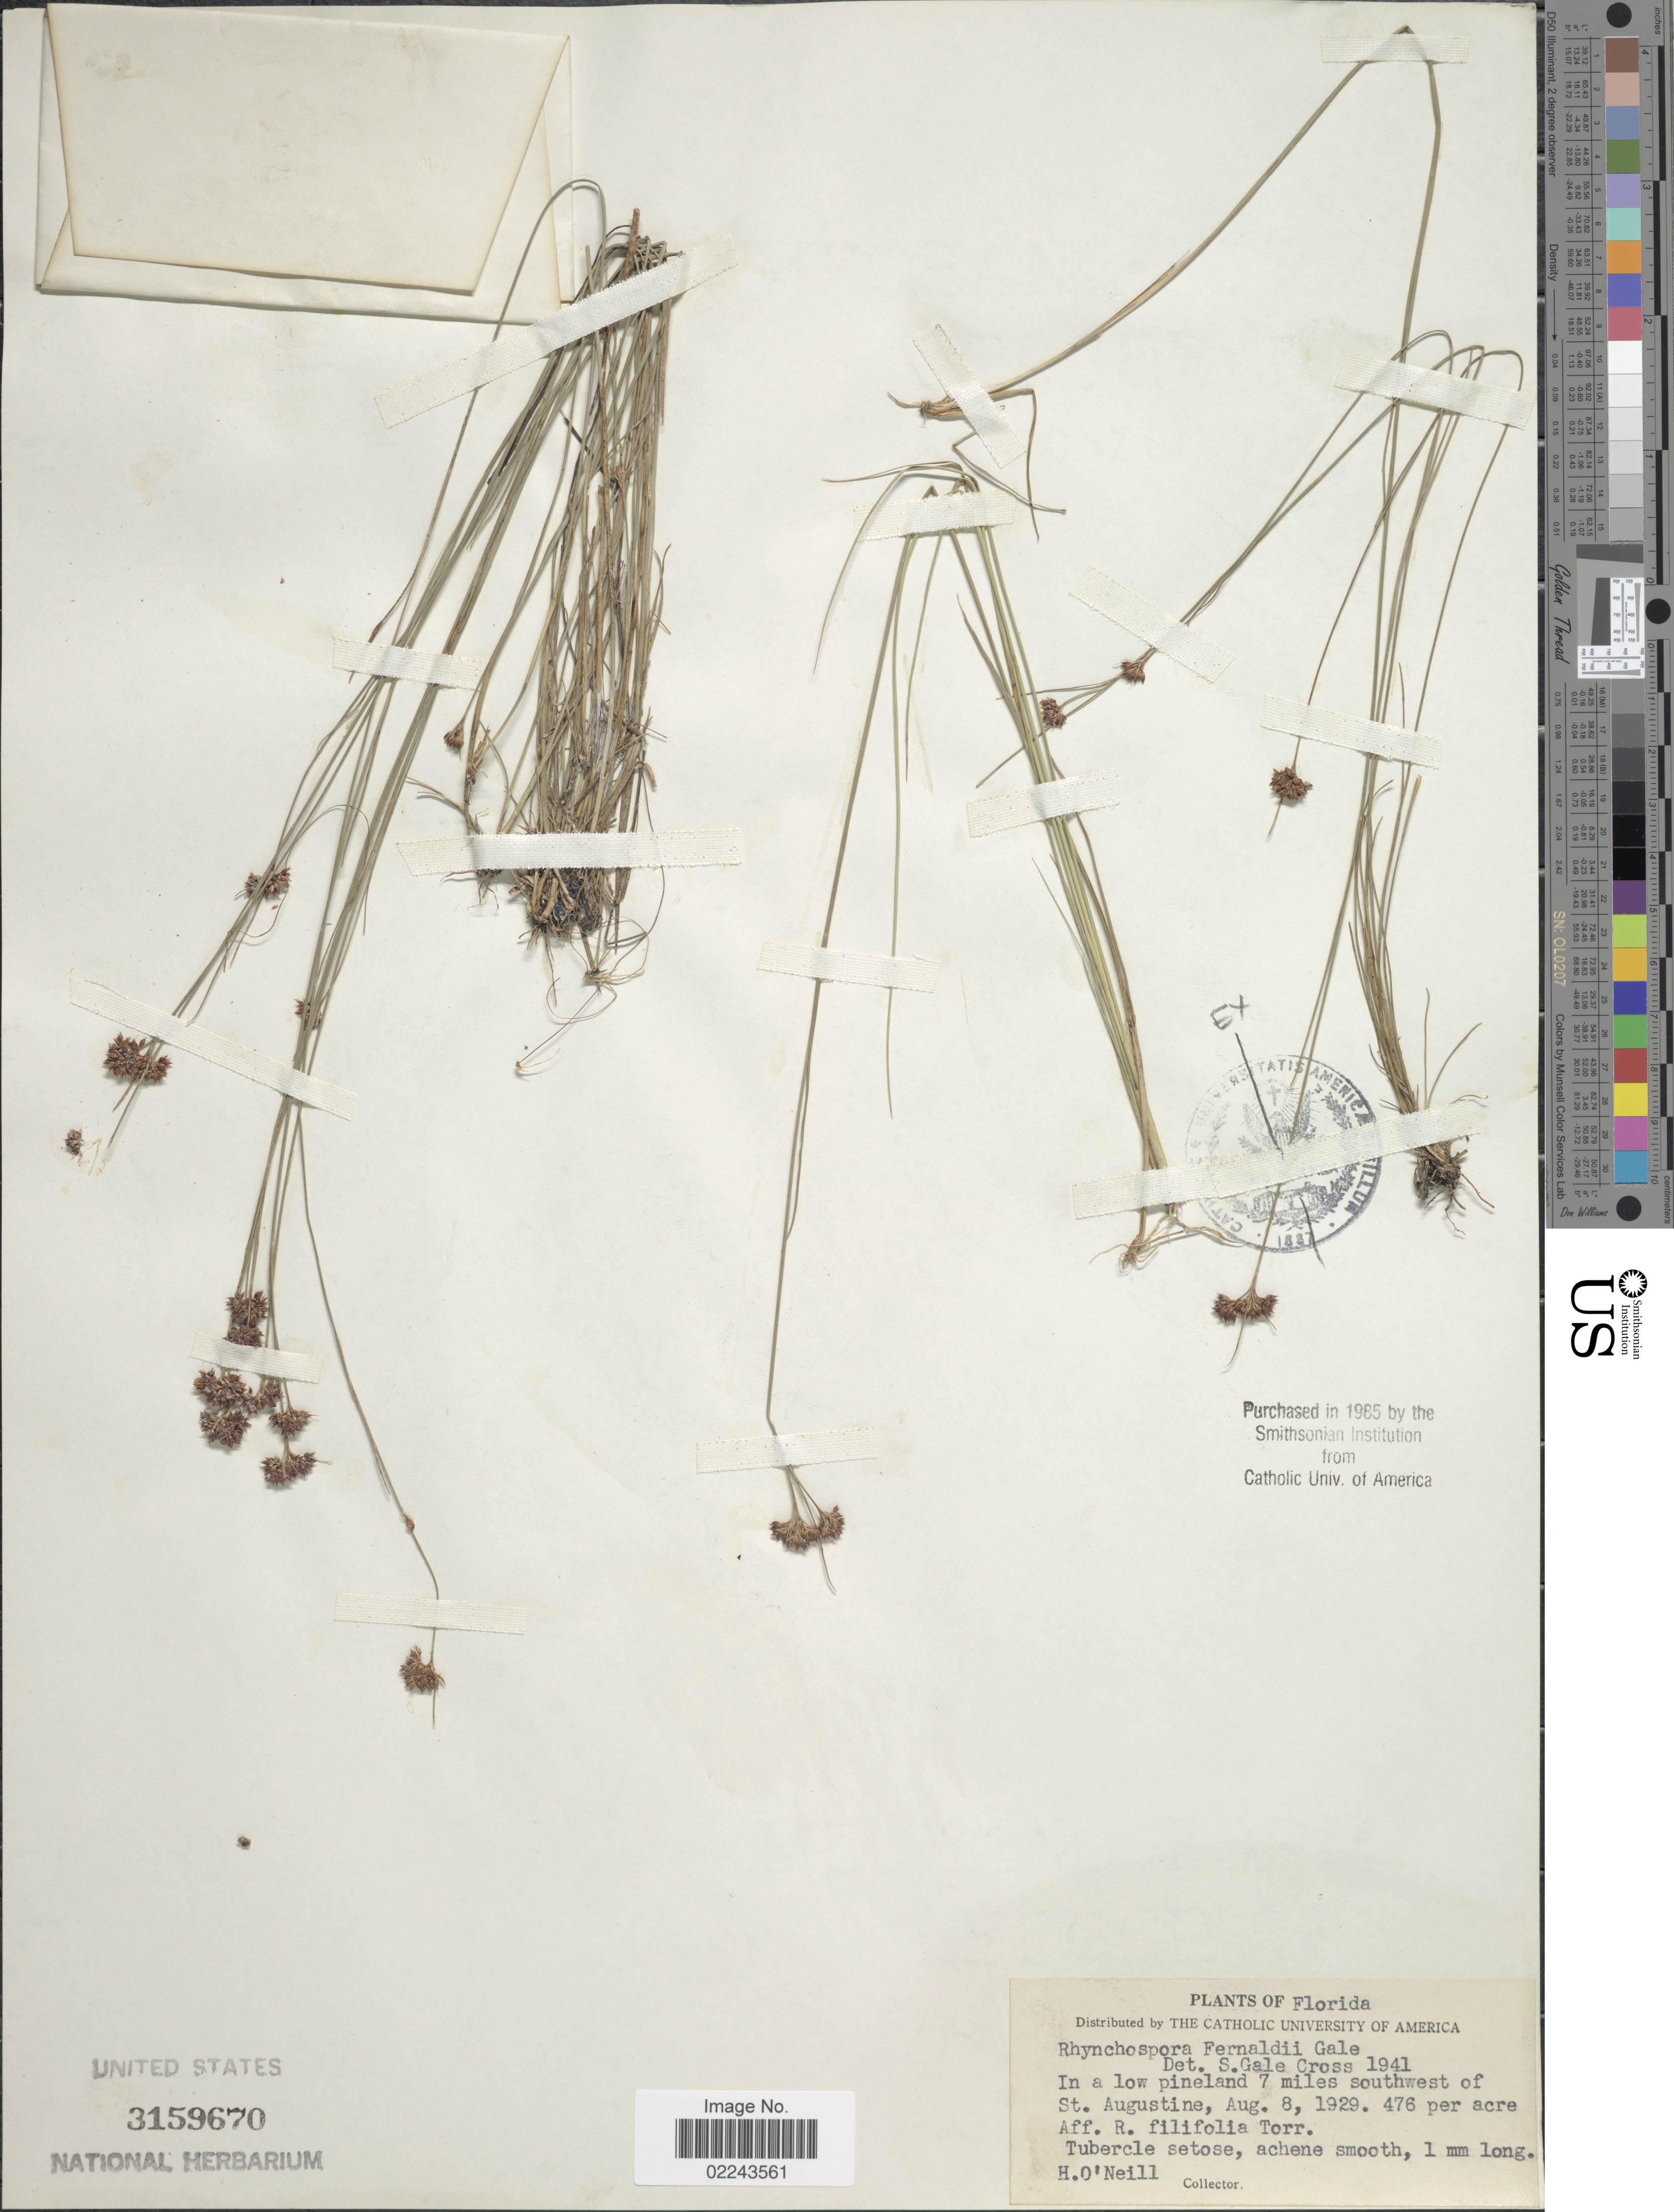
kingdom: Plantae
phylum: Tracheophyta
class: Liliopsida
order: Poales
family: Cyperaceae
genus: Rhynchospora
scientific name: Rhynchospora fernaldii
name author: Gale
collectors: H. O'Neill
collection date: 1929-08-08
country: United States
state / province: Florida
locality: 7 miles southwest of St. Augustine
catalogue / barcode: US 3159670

==

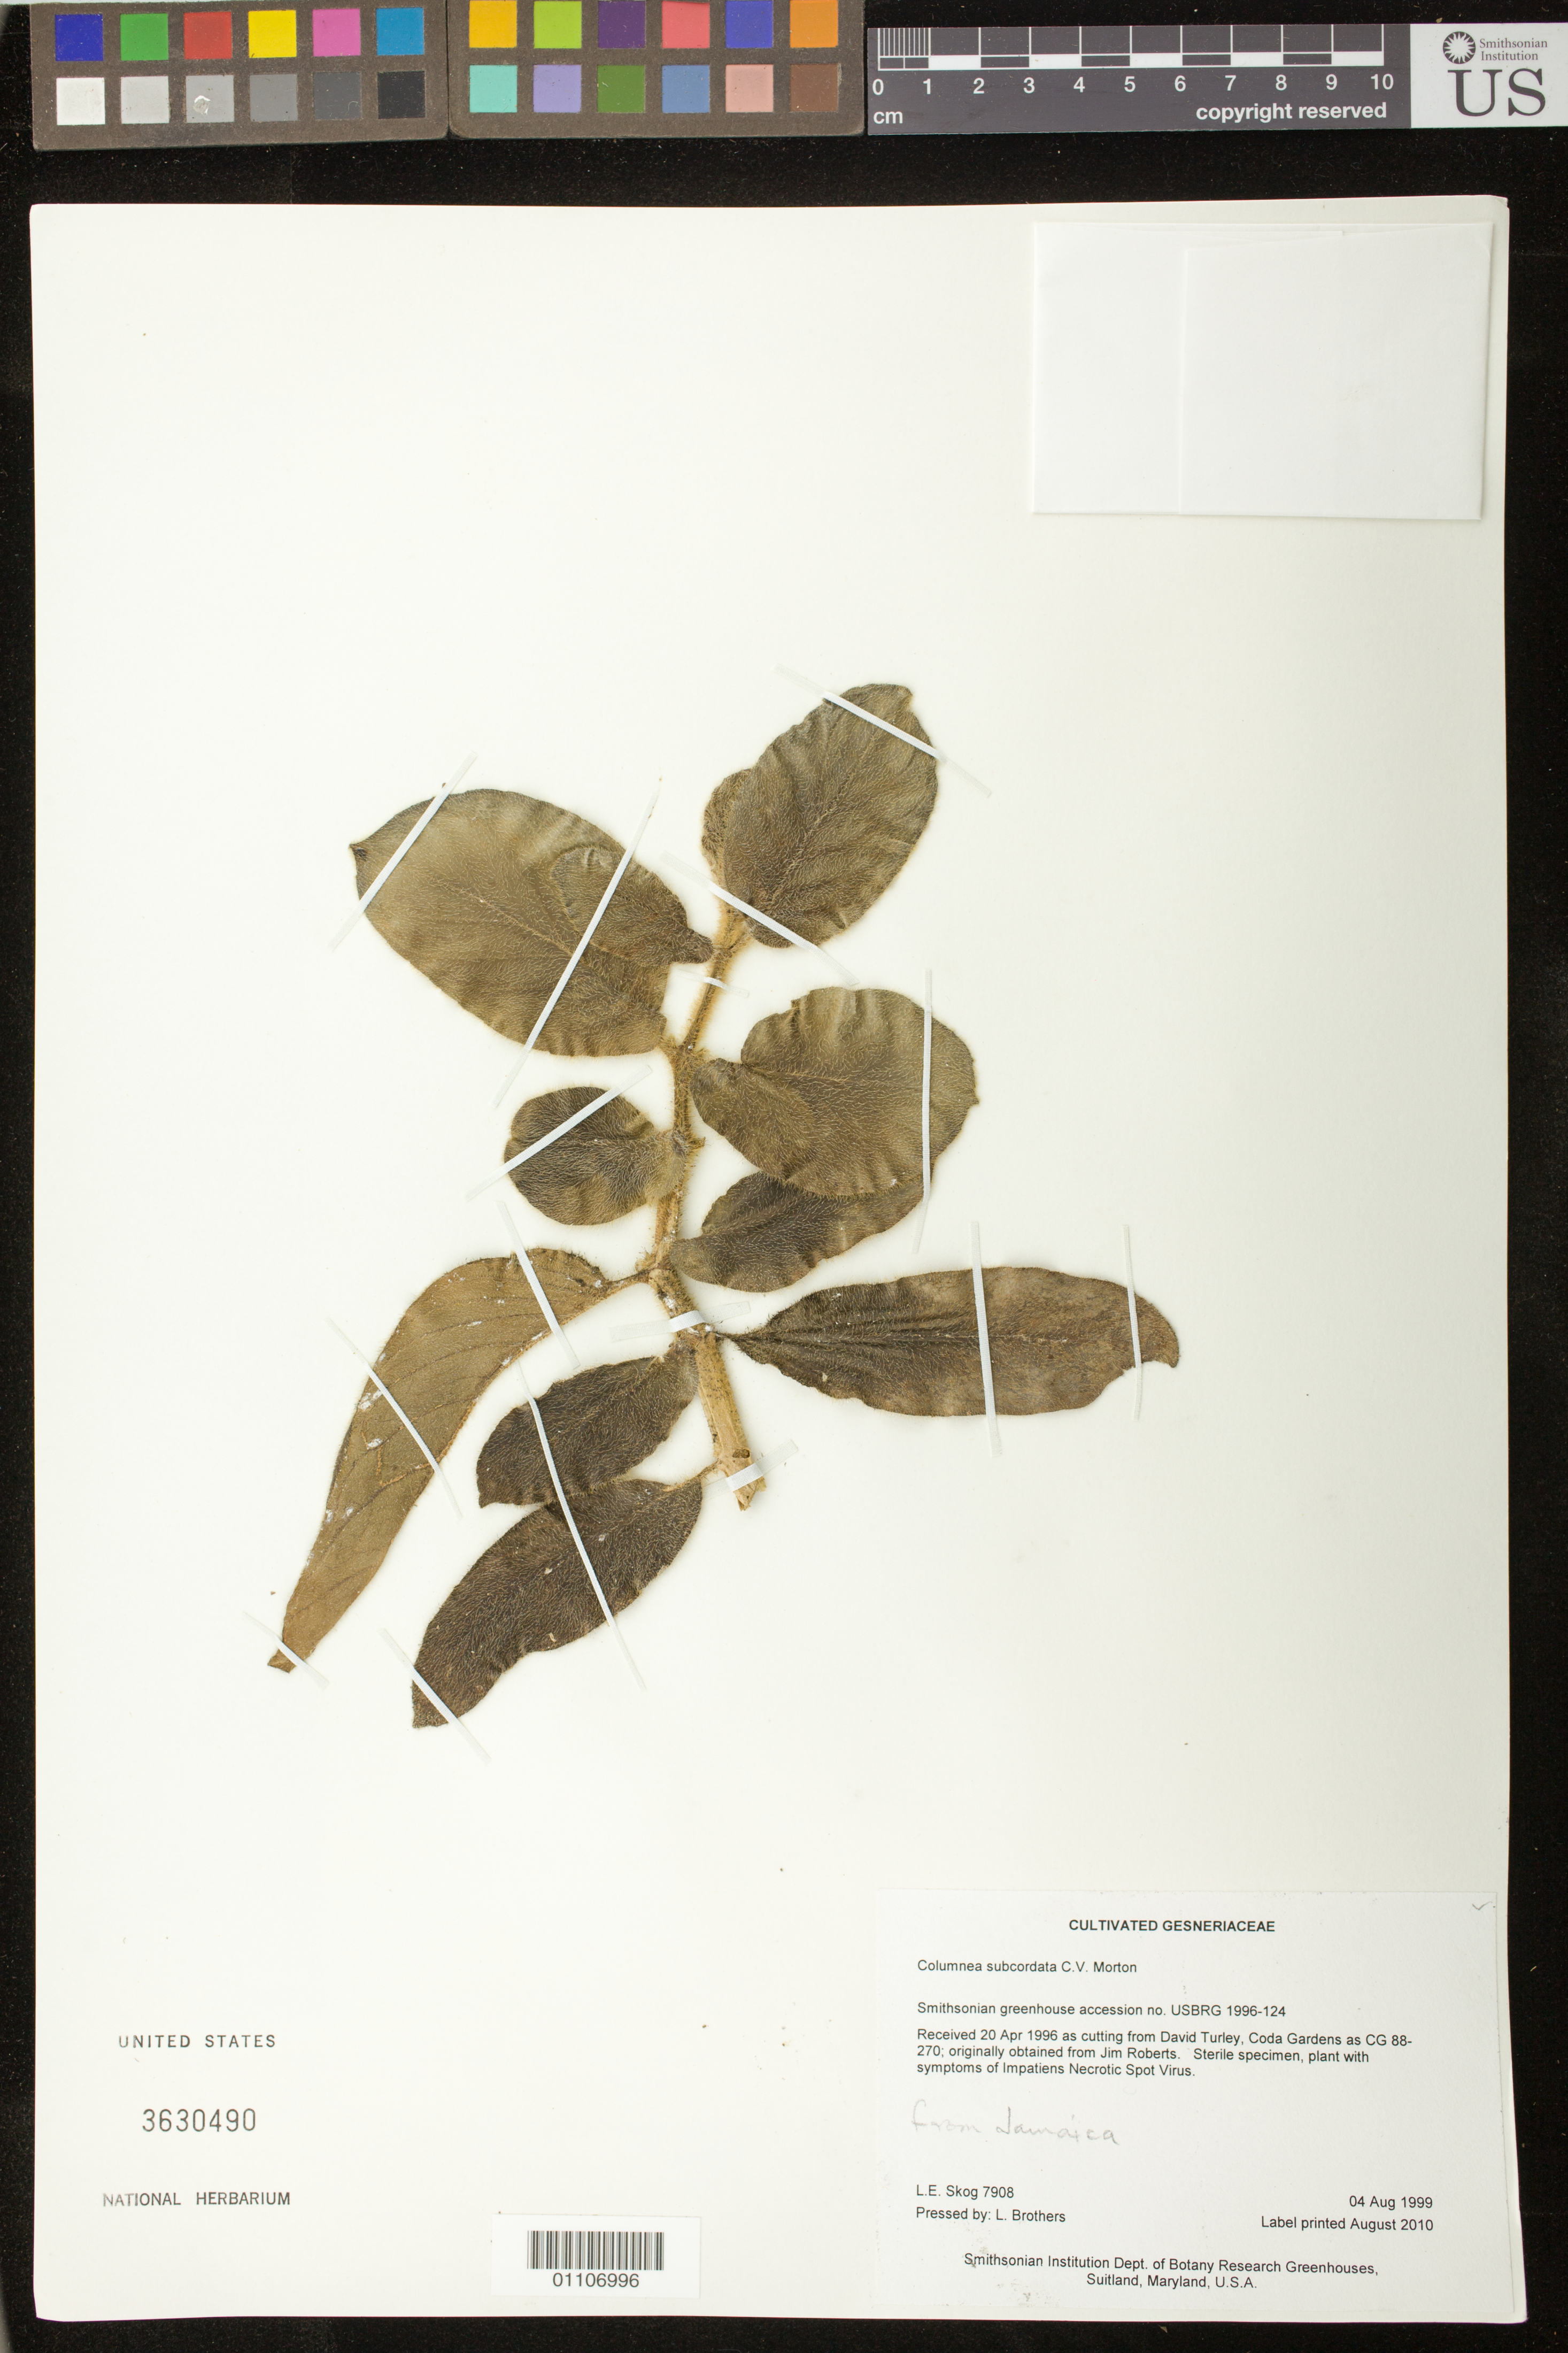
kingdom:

> _WHAT THIS TASK INVOLVES_
Please copy word for word the lines in the records from the line with "collectors: H. O'Neill" up to and including the line with "locality: 7 miles southwest of St. Augustine".

> _TASK RESPONSE_
collectors: H. O'Neill
collection date: 1929-08-08
country: United States
state / province: Florida
locality: 7 miles southwest of St. Augustine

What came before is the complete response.